猫箱
僕はいつものように人目を憚らず、学校の教室でグロテスクな猟奇殺人や拷問の歴史なんかが載っているアングラ雑誌を堂々とひろげて読んでいる。

ひとことで言ってしまえば趣味なんだけれど、なにもこういう雑誌だけではない。
ネットで人間の死体の画像を集めたりもするし、
本物の人間をつかった標本が展示してある博物館なんかにもよく行く。

人間に「裏」と「表」があるならば、そんな人間の「裏側」の出来事が好きだと言えばわかるだろうか。人間の暗く、陰湿で残虐なところを知るのが好き。見るのが好き。
誰もがいつの時代も隠し続ける、「裏」を見るのが好きなのだ。

ま、簡単に言えば怖いもの見たさ、かな。

一般人がホラー映画を見るのと一緒。

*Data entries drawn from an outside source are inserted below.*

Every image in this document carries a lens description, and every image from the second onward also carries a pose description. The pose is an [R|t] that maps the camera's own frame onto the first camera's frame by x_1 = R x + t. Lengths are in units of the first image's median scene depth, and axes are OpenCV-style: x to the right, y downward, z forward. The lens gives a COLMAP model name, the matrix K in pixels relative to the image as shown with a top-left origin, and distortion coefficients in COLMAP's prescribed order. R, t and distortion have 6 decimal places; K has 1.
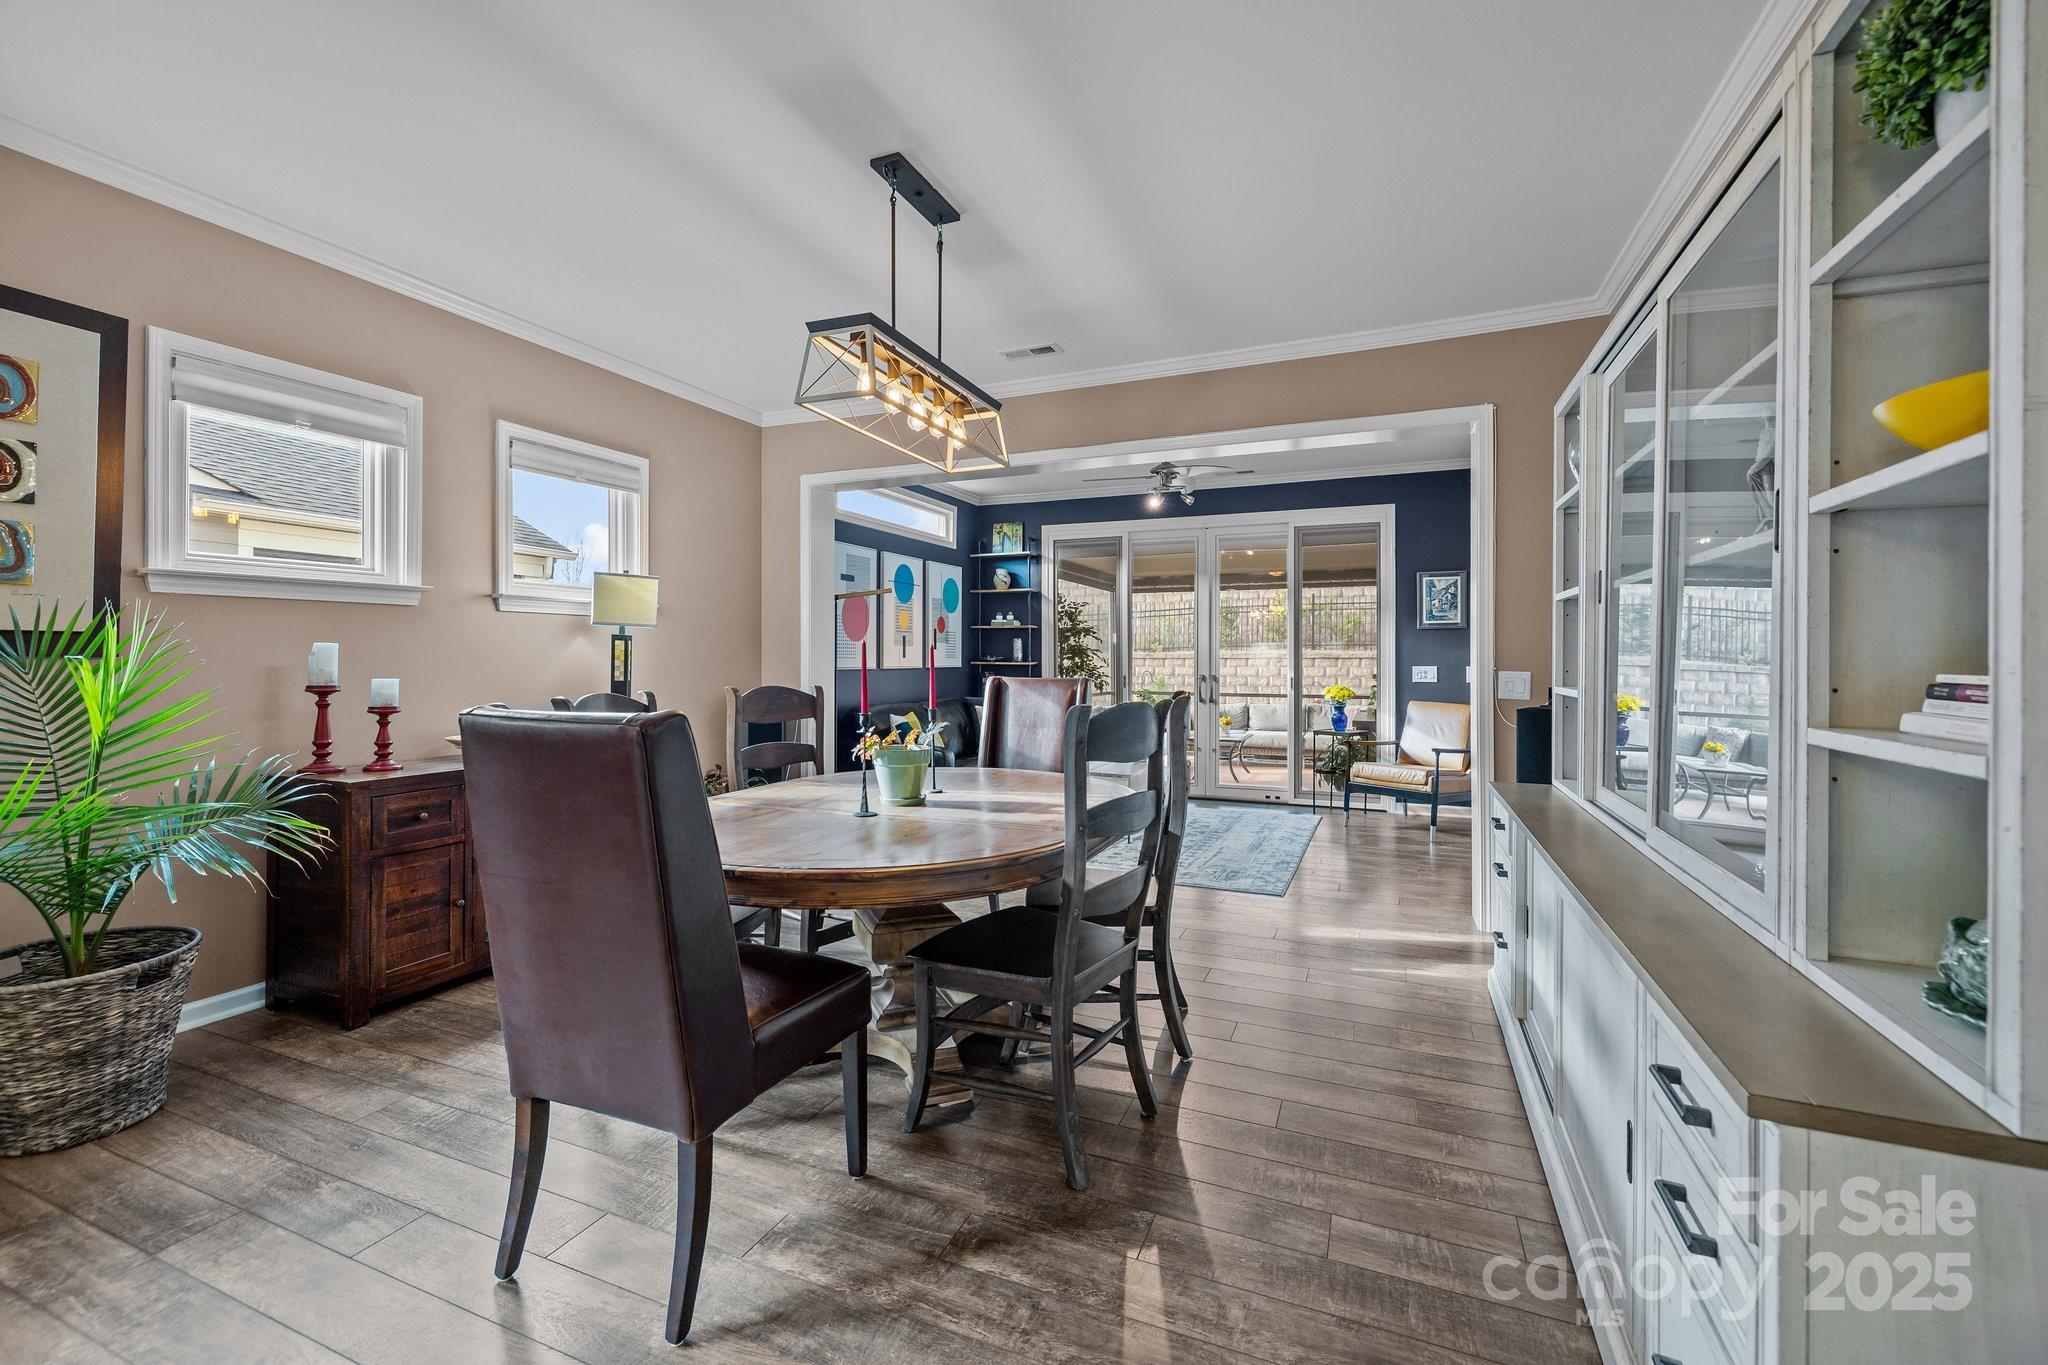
lens RADIAL K [[869.5, 0, 1011.9], [0, 869.5, 657.7], [0, 0, 1]] dist [0.005548, -0.002234]
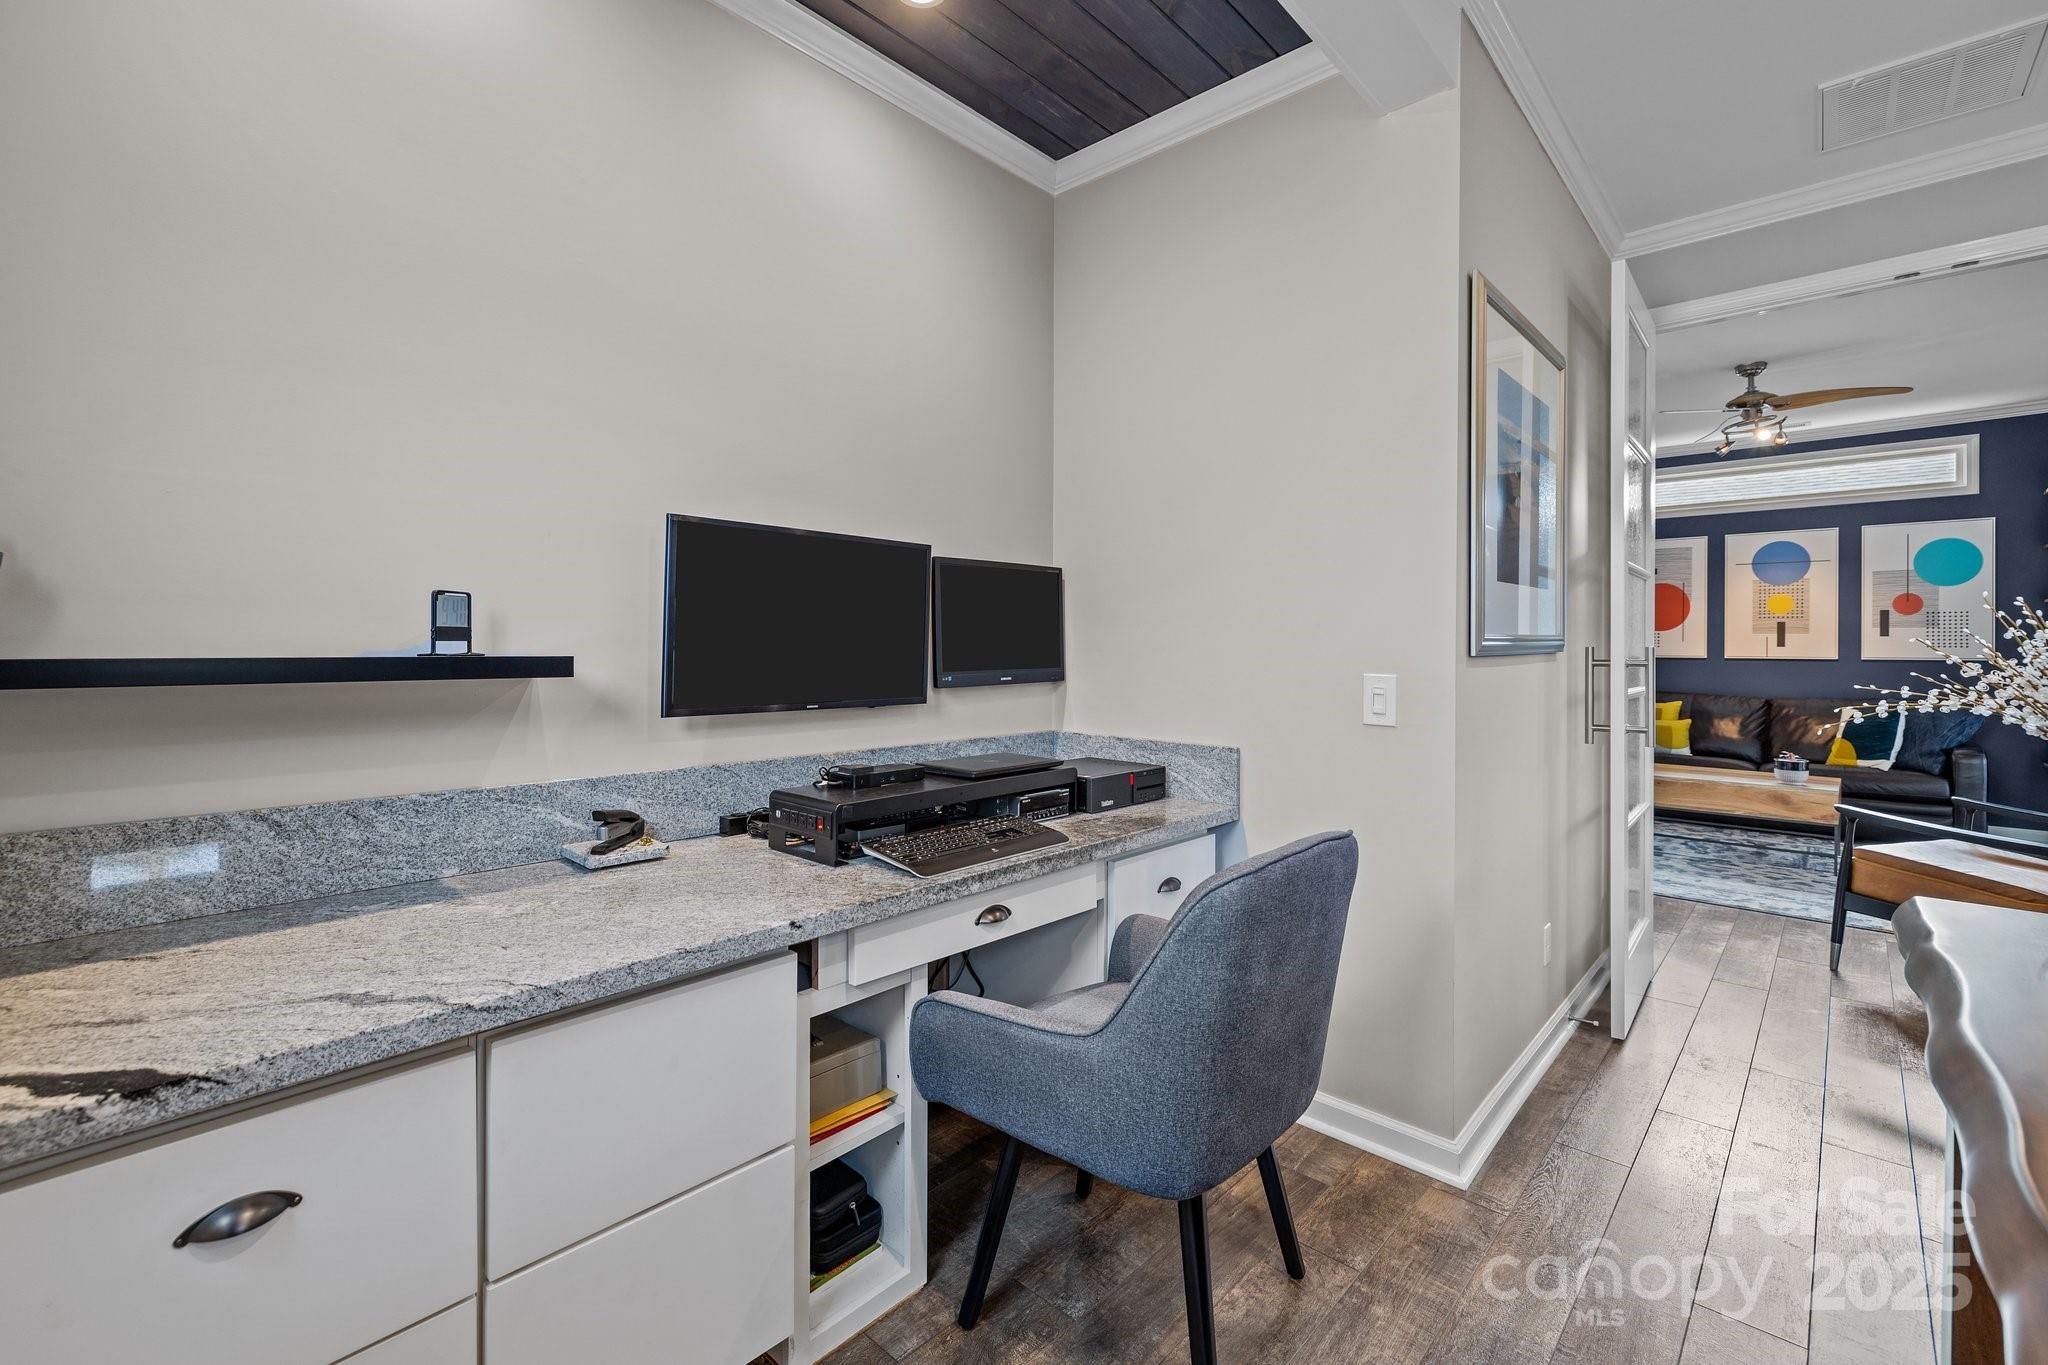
lens RADIAL K [[869.5, 0, 999.0], [0, 869.5, 644.9], [0, 0, 1]] dist [0.005548, -0.002234]
pose [[-0.359329, -0.002426, -0.933208, 1.816345], [-0.003943, 0.999992, -0.001082, 0.004262], [0.933202, 0.003291, -0.359336, 1.055889]]
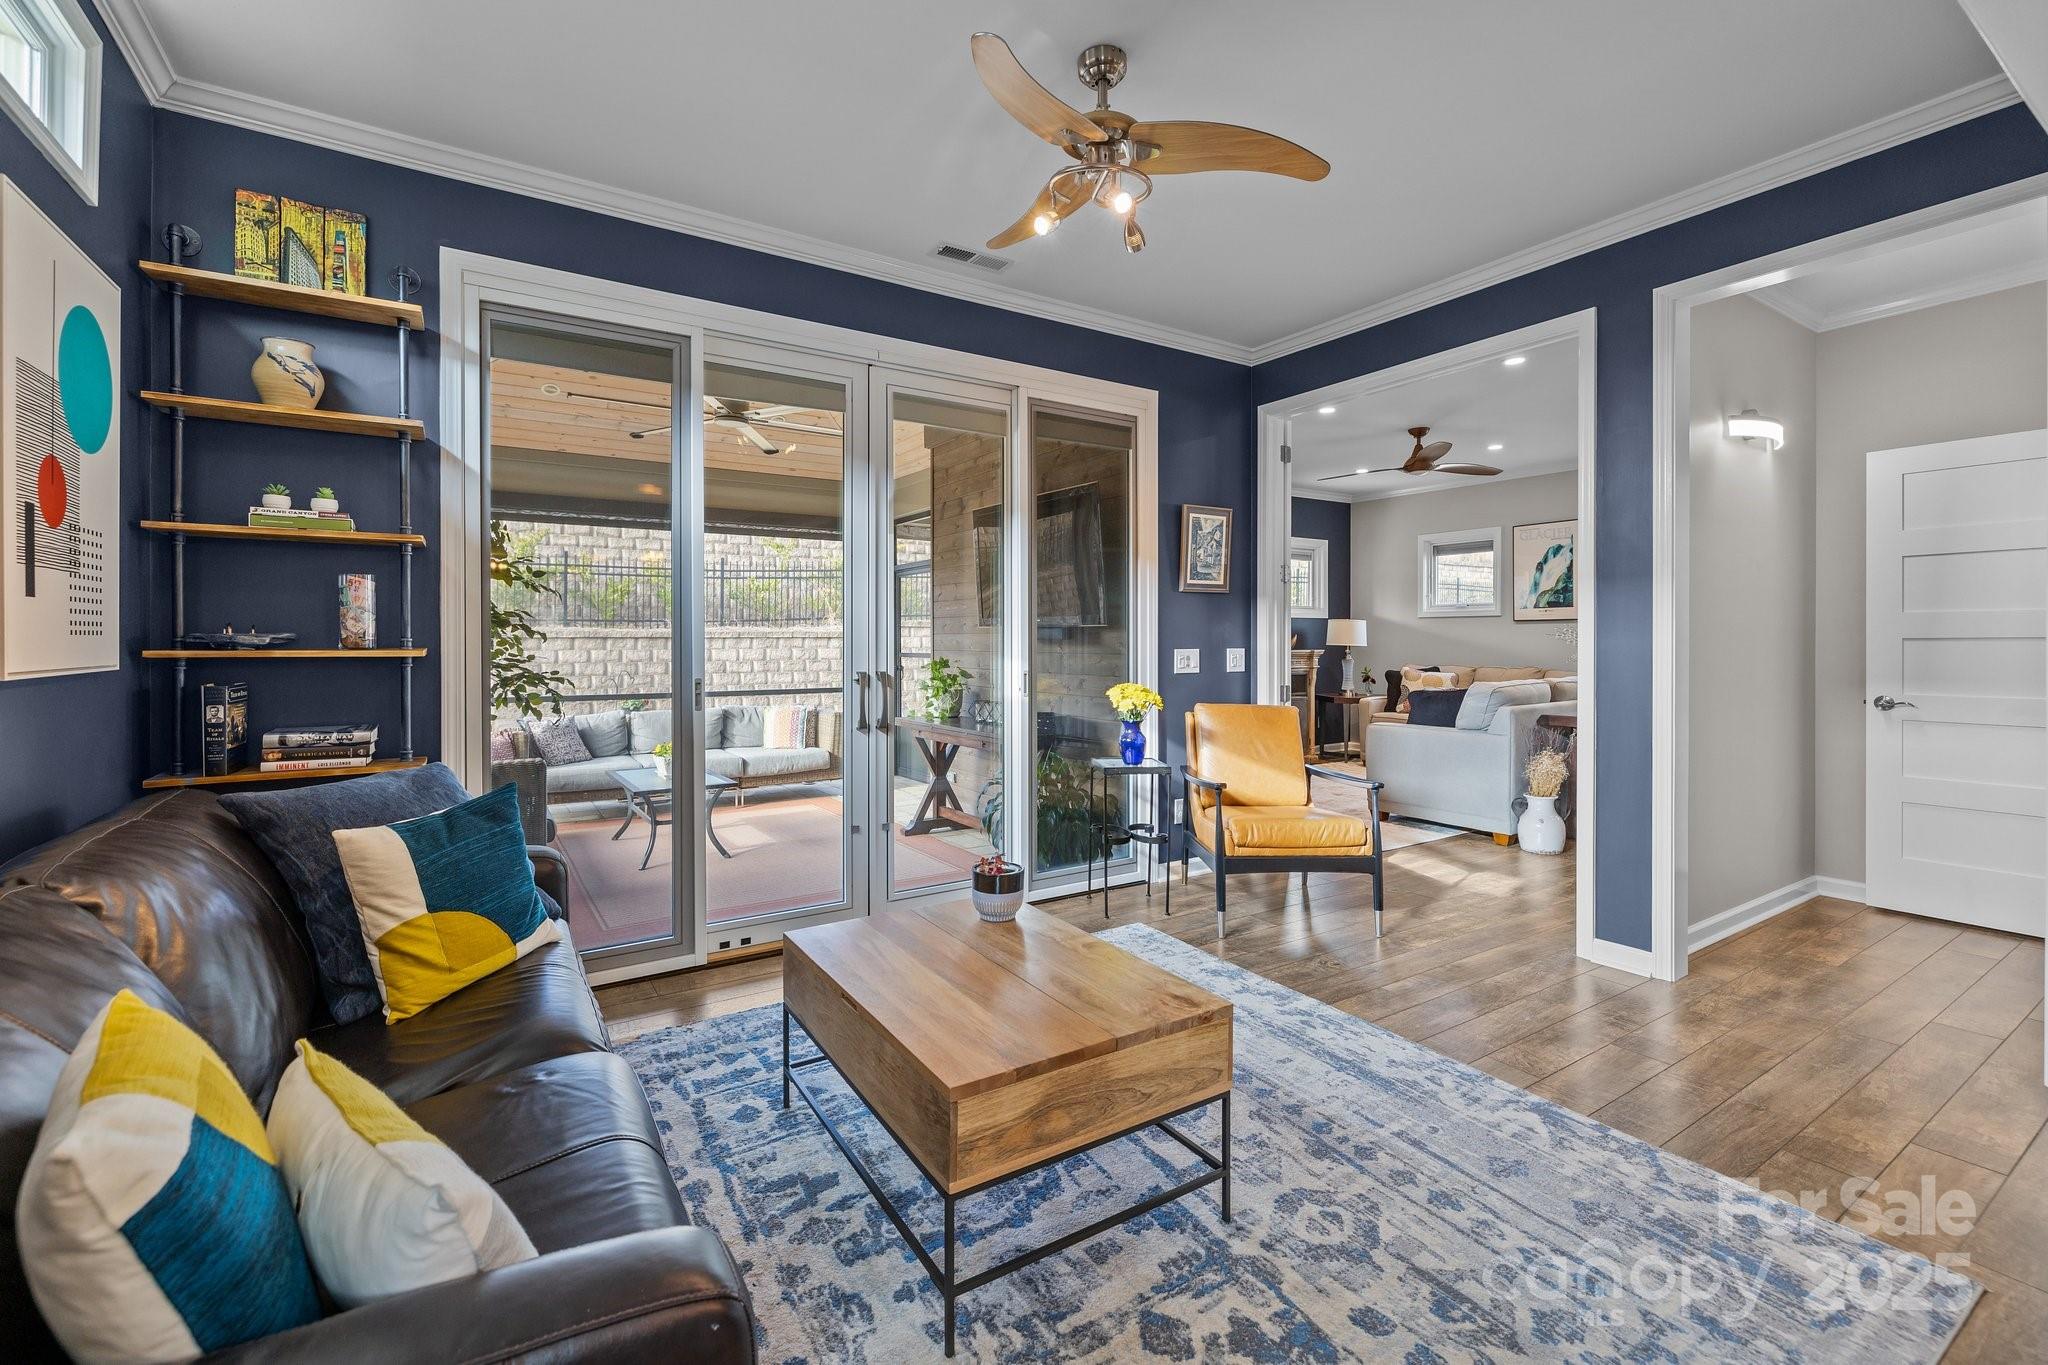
lens RADIAL K [[869.5, 0, 1012.2], [0, 869.5, 640.8], [0, 0, 1]] dist [0.005548, -0.002234]
pose [[0.562778, -0.004117, 0.826598, -0.255304], [0.001335, 0.999991, 0.004072, 0.001907], [-0.826607, -0.001188, 0.562778, 1.311998]]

僕の場合、題材は「死霊」とか「幽霊」みたいなそんな抽象的なものじゃなくて、現実の「人間」ってところか。
「ホラー」や「オカルト」に似ているけど別物だ、というのが難しいところ。

一般人からはきっととても異常で異様な人物に見えるのであろう僕は、当然クラスでも浮いていた。僕に話しかける物好きな奴なんて当の昔にいない。
僕の性格も多少捻くれている…自覚してる。
人に異常に思われるこんな趣味諸好だけれど、僕は高校2年生。